* [What the exercise asks] Copy all the material that follows, keeping every character the same.

* [Raw data]
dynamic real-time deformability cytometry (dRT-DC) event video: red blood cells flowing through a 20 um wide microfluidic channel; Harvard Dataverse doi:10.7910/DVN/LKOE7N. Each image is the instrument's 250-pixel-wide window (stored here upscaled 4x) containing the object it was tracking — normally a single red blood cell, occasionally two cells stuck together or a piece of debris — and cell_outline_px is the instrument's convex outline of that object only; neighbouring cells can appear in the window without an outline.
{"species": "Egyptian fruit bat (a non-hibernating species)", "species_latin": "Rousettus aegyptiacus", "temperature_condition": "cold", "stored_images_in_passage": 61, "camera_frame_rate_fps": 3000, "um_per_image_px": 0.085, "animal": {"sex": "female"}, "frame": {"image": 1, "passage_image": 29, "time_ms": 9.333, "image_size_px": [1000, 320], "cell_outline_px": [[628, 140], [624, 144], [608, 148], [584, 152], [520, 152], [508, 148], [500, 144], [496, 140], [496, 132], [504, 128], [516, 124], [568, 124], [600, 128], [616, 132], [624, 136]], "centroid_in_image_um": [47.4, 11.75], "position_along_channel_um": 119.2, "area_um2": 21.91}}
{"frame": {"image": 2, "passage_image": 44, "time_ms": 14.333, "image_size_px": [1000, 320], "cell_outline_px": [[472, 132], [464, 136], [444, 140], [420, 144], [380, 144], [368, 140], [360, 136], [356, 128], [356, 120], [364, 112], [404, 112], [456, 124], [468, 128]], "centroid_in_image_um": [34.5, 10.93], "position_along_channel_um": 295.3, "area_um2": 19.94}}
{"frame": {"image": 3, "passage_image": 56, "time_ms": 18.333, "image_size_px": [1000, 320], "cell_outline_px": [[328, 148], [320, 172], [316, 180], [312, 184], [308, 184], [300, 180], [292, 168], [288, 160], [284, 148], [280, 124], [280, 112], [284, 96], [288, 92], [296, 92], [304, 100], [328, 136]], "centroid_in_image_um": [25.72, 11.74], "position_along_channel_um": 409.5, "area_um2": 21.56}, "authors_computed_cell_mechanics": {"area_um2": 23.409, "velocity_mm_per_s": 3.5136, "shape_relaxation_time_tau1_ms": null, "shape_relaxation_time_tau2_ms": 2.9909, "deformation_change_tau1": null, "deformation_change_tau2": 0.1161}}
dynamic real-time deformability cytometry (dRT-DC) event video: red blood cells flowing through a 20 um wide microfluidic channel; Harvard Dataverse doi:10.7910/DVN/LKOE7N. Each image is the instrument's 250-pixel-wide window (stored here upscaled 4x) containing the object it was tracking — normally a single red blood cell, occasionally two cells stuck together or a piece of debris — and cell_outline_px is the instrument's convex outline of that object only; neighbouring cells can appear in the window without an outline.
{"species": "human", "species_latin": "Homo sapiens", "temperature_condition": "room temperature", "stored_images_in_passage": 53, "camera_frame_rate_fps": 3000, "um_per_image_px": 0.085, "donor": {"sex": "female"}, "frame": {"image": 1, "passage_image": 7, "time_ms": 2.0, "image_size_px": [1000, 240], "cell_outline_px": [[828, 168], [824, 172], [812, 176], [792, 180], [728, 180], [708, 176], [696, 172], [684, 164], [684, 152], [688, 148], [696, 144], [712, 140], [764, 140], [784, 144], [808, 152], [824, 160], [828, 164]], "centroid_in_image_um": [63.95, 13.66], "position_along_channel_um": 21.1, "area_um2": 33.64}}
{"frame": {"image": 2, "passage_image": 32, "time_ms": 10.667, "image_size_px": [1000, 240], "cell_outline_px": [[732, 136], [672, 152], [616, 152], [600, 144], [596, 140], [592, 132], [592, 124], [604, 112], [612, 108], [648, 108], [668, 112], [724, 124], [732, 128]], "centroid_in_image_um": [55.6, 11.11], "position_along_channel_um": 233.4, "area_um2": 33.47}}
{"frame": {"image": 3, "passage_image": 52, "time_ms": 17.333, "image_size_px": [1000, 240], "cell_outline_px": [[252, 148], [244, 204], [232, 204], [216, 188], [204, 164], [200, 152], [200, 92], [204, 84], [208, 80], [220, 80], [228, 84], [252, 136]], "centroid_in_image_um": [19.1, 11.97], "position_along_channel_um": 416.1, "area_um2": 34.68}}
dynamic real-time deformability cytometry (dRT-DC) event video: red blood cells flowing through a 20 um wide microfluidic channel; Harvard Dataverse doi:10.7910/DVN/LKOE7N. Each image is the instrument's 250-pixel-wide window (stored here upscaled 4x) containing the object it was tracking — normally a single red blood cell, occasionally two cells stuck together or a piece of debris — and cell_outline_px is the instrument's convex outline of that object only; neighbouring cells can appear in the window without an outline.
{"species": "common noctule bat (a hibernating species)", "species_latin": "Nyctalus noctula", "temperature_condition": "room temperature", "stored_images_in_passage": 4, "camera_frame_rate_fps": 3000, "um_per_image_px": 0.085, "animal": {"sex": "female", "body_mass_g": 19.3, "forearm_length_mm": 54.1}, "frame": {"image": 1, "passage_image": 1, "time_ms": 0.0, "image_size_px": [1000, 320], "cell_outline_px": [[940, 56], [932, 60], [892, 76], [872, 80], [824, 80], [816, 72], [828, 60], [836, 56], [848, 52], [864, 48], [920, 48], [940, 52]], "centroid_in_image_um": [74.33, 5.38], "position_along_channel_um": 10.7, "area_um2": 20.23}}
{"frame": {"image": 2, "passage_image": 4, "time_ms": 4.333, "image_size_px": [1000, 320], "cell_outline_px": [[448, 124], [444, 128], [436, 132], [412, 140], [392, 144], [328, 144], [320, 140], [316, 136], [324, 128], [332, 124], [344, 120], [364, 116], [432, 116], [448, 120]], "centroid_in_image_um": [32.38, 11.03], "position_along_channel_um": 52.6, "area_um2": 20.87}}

* [Written answer]
dynamic real-time deformability cytometry (dRT-DC) event video: red blood cells flowing through a 20 um wide microfluidic channel; Harvard Dataverse doi:10.7910/DVN/LKOE7N. Each image is the instrument's 250-pixel-wide window (stored here upscaled 4x) containing the object it was tracking — normally a single red blood cell, occasionally two cells stuck together or a piece of debris — and cell_outline_px is the instrument's convex outline of that object only; neighbouring cells can appear in the window without an outline.
{"species": "Egyptian fruit bat (a non-hibernating species)", "species_latin": "Rousettus aegyptiacus", "temperature_condition": "cold", "stored_images_in_passage": 61, "camera_frame_rate_fps": 3000, "um_per_image_px": 0.085, "animal": {"sex": "female"}, "frame": {"image": 1, "passage_image": 29, "time_ms": 9.333, "image_size_px": [1000, 320], "cell_outline_px": [[628, 140], [624, 144], [608, 148], [584, 152], [520, 152], [508, 148], [500, 144], [496, 140], [496, 132], [504, 128], [516, 124], [568, 124], [600, 128], [616, 132], [624, 136]], "centroid_in_image_um": [47.4, 11.75], "position_along_channel_um": 119.2, "area_um2": 21.91}}
{"frame": {"image": 2, "passage_image": 44, "time_ms": 14.333, "image_size_px": [1000, 320], "cell_outline_px": [[472, 132], [464, 136], [444, 140], [420, 144], [380, 144], [368, 140], [360, 136], [356, 128], [356, 120], [364, 112], [404, 112], [456, 124], [468, 128]], "centroid_in_image_um": [34.5, 10.93], "position_along_channel_um": 295.3, "area_um2": 19.94}}
{"frame": {"image": 3, "passage_image": 56, "time_ms": 18.333, "image_size_px": [1000, 320], "cell_outline_px": [[328, 148], [320, 172], [316, 180], [312, 184], [308, 184], [300, 180], [292, 168], [288, 160], [284, 148], [280, 124], [280, 112], [284, 96], [288, 92], [296, 92], [304, 100], [328, 136]], "centroid_in_image_um": [25.72, 11.74], "position_along_channel_um": 409.5, "area_um2": 21.56}, "authors_computed_cell_mechanics": {"area_um2": 23.409, "velocity_mm_per_s": 3.5136, "shape_relaxation_time_tau1_ms": null, "shape_relaxation_time_tau2_ms": 2.9909, "deformation_change_tau1": null, "deformation_change_tau2": 0.1161}}
dynamic real-time deformability cytometry (dRT-DC) event video: red blood cells flowing through a 20 um wide microfluidic channel; Harvard Dataverse doi:10.7910/DVN/LKOE7N. Each image is the instrument's 250-pixel-wide window (stored here upscaled 4x) containing the object it was tracking — normally a single red blood cell, occasionally two cells stuck together or a piece of debris — and cell_outline_px is the instrument's convex outline of that object only; neighbouring cells can appear in the window without an outline.
{"species": "human", "species_latin": "Homo sapiens", "temperature_condition": "room temperature", "stored_images_in_passage": 53, "camera_frame_rate_fps": 3000, "um_per_image_px": 0.085, "donor": {"sex": "female"}, "frame": {"image": 1, "passage_image": 7, "time_ms": 2.0, "image_size_px": [1000, 240], "cell_outline_px": [[828, 168], [824, 172], [812, 176], [792, 180], [728, 180], [708, 176], [696, 172], [684, 164], [684, 152], [688, 148], [696, 144], [712, 140], [764, 140], [784, 144], [808, 152], [824, 160], [828, 164]], "centroid_in_image_um": [63.95, 13.66], "position_along_channel_um": 21.1, "area_um2": 33.64}}
{"frame": {"image": 2, "passage_image": 32, "time_ms": 10.667, "image_size_px": [1000, 240], "cell_outline_px": [[732, 136], [672, 152], [616, 152], [600, 144], [596, 140], [592, 132], [592, 124], [604, 112], [612, 108], [648, 108], [668, 112], [724, 124], [732, 128]], "centroid_in_image_um": [55.6, 11.11], "position_along_channel_um": 233.4, "area_um2": 33.47}}
{"frame": {"image": 3, "passage_image": 52, "time_ms": 17.333, "image_size_px": [1000, 240], "cell_outline_px": [[252, 148], [244, 204], [232, 204], [216, 188], [204, 164], [200, 152], [200, 92], [204, 84], [208, 80], [220, 80], [228, 84], [252, 136]], "centroid_in_image_um": [19.1, 11.97], "position_along_channel_um": 416.1, "area_um2": 34.68}}
dynamic real-time deformability cytometry (dRT-DC) event video: red blood cells flowing through a 20 um wide microfluidic channel; Harvard Dataverse doi:10.7910/DVN/LKOE7N. Each image is the instrument's 250-pixel-wide window (stored here upscaled 4x) containing the object it was tracking — normally a single red blood cell, occasionally two cells stuck together or a piece of debris — and cell_outline_px is the instrument's convex outline of that object only; neighbouring cells can appear in the window without an outline.
{"species": "common noctule bat (a hibernating species)", "species_latin": "Nyctalus noctula", "temperature_condition": "room temperature", "stored_images_in_passage": 4, "camera_frame_rate_fps": 3000, "um_per_image_px": 0.085, "animal": {"sex": "female", "body_mass_g": 19.3, "forearm_length_mm": 54.1}, "frame": {"image": 1, "passage_image": 1, "time_ms": 0.0, "image_size_px": [1000, 320], "cell_outline_px": [[940, 56], [932, 60], [892, 76], [872, 80], [824, 80], [816, 72], [828, 60], [836, 56], [848, 52], [864, 48], [920, 48], [940, 52]], "centroid_in_image_um": [74.33, 5.38], "position_along_channel_um": 10.7, "area_um2": 20.23}}
{"frame": {"image": 2, "passage_image": 4, "time_ms": 4.333, "image_size_px": [1000, 320], "cell_outline_px": [[448, 124], [444, 128], [436, 132], [412, 140], [392, 144], [328, 144], [320, 140], [316, 136], [324, 128], [332, 124], [344, 120], [364, 116], [432, 116], [448, 120]], "centroid_in_image_um": [32.38, 11.03], "position_along_channel_um": 52.6, "area_um2": 20.87}}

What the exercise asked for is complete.